In [None]:
import sqlite3

import dask.array as da
import dask.bag as db
import dask.dataframe as dd
import numpy as np
import pandas as pd
import seaborn as sns
from dask.distributed import Client
from matplotlib import pyplot as plt
from scipy.stats import pearsonr

from utils.constants import BigMarkets, Correspondence, SmallMarkets

In [None]:
client = Client(n_workers=6)
client

# Big Market vs Small Market Teams Case Study

<div class="alert alert-block alert-success">
    In this notebook, we will analyze the relationship that may exist between the results of a team and their popularity on Youtube. We definend the popularity of a team as the view ratio of that team compared to all the views generated by basketball and NBA videos during that month.
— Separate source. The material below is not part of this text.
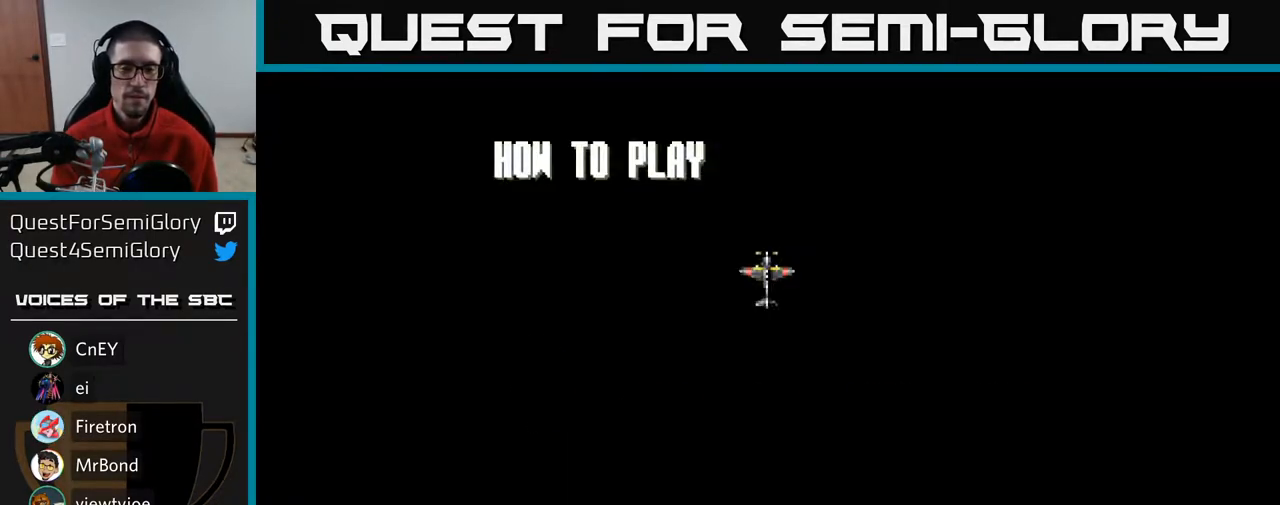
{"buttons": [], "left_stick": "center", "right_stick": "center", "events": []}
To have a more interesting and concrete view on this subject, we decided to conduct our analysis on 2 separated sets of teams.<br> 
The first set correspond to the <b>big market teams</b>, these teams usually represent big cities or very dense cities such as the New York Knicks, the Los Angeles Lakers or the Chicago Bulls. These cities represent a big market as they are the most supported at the national and international level. <br>
The second set represents the <b> small market teams </b>, these teams are usually less supported by the NBA fans as they represent cities that are less demographically dense or where basketball is not very popular.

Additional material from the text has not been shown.